■ **Task description**: Reproduce, word for word, the stretch of the passage on Alzheimer's disease from "Alzheimer’s disease ranks" through "disease and cancer.".

====== Extracted text

Alzheimer’s disease ranks as the sixth leading cause of death in the United States, but recent estimates indicate that the neurologic condition may rank third just behind heart disease and cancer.
“Alzheimer’s disease and related dementias represent the growing healthcare crisis not only in the United States, but globally,” says Thomas M. Wisniewski, MD, the Gerald J. and Dorothy R. Friedman Professor of NYU Langone’s Alzheimer’s Disease Research Center, in an interview with NeurologyLive. “That’s going to have major societal and healthcare ramifications. Individuals with Alzheimer’s disease and related dementias require a great deal of care, and it’s extremely stressful for the family members and their caregivers.”
Dr. Wisniewski, also the director of NYU Langone’s Pearl I. Barlow Center for Memory Evaluation and Treatment, tells NeurologyLive that while the pathology of Alzheimer’s disease is reasonably well understood, more than 30 different genes have been identified as impacted in late-onset Alzheimer’s disease.
“They’re in various pathways in cholesterol metabolism, immune function, endosomal lysosomal function, and synaptic function,” he says. “The drivers of the disease are diverse; therefore, the therapeutic approaches that might be amenable also have to be diverse.”

============
====== Provided material

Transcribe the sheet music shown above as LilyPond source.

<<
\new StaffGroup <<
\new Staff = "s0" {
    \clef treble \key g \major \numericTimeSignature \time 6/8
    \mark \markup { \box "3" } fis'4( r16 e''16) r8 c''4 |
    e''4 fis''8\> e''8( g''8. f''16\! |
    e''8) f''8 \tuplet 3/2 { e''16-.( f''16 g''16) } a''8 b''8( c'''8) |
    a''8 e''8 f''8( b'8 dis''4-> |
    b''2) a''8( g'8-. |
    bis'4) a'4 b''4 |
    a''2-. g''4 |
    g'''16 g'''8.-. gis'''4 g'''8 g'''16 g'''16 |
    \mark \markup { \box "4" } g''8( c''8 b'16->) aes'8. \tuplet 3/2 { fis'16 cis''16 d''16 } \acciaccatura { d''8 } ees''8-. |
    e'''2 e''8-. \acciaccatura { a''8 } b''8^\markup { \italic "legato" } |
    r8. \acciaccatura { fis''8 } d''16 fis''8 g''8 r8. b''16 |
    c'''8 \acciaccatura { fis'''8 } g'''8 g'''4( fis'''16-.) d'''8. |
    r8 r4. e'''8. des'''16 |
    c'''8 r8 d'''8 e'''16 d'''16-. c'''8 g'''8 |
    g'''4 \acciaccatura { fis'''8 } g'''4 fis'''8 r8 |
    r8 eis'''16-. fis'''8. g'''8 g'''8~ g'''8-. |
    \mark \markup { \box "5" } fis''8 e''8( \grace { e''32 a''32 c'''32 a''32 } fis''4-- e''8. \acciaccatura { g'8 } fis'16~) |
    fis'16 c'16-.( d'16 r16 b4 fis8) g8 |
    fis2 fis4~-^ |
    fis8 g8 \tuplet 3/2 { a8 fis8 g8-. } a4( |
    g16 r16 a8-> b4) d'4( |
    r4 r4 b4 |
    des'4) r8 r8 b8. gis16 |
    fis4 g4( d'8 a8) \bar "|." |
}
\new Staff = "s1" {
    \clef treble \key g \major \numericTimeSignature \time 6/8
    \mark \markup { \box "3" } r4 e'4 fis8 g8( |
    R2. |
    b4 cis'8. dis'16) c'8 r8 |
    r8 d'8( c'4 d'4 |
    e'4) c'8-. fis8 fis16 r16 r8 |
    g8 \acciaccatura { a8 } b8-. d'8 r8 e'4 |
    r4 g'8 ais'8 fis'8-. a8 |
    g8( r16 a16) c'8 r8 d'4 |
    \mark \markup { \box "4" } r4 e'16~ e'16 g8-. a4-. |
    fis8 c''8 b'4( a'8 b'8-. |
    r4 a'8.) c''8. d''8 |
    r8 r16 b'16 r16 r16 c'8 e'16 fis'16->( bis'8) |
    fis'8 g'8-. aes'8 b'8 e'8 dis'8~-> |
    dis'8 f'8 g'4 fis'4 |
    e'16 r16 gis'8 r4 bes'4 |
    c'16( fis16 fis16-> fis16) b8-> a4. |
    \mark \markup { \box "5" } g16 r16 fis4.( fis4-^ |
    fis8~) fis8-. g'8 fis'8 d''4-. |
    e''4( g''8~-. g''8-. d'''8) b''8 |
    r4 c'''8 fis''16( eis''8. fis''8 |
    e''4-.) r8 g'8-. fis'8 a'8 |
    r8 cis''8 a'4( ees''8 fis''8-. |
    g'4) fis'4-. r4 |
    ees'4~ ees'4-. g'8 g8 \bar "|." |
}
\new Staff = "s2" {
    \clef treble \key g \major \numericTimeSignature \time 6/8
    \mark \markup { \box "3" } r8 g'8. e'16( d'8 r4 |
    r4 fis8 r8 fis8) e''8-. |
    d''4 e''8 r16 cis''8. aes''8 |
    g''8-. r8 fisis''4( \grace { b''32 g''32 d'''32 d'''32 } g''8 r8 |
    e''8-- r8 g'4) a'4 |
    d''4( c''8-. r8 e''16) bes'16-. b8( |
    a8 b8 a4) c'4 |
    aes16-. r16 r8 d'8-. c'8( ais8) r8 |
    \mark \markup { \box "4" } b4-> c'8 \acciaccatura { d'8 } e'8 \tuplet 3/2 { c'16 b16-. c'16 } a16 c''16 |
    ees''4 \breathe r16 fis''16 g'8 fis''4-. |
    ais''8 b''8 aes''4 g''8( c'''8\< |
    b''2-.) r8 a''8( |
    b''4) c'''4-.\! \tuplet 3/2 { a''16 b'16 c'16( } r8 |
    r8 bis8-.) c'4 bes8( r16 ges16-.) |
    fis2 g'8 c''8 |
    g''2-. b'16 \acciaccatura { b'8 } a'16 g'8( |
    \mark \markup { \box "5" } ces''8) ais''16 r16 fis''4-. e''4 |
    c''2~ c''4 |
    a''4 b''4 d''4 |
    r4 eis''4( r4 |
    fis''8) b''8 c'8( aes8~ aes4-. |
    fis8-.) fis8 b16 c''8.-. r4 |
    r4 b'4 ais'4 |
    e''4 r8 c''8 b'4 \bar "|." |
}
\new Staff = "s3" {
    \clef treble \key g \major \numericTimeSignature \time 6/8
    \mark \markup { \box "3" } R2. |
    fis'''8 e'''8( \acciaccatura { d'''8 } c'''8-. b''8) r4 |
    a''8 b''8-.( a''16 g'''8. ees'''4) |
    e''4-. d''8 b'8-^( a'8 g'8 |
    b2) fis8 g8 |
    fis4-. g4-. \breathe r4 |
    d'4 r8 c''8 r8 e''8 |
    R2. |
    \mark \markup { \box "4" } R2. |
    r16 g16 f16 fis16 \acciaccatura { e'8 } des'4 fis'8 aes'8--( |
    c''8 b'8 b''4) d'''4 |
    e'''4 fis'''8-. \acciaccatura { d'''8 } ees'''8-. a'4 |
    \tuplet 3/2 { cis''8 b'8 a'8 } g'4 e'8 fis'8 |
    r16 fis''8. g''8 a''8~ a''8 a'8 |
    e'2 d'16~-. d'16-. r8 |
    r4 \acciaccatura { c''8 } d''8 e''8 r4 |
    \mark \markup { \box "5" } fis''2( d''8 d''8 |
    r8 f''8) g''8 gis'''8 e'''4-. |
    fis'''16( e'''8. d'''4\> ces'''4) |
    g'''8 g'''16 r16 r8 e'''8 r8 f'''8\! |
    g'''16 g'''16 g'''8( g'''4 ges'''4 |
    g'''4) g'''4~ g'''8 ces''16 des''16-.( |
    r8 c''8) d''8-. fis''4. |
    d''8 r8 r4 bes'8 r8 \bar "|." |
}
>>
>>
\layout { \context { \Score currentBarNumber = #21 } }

============

■ **Finished exercise**:
Alzheimer’s disease ranks as the sixth leading cause of death in the United States, but recent estimates indicate that the neurologic condition may rank third just behind heart disease and cancer.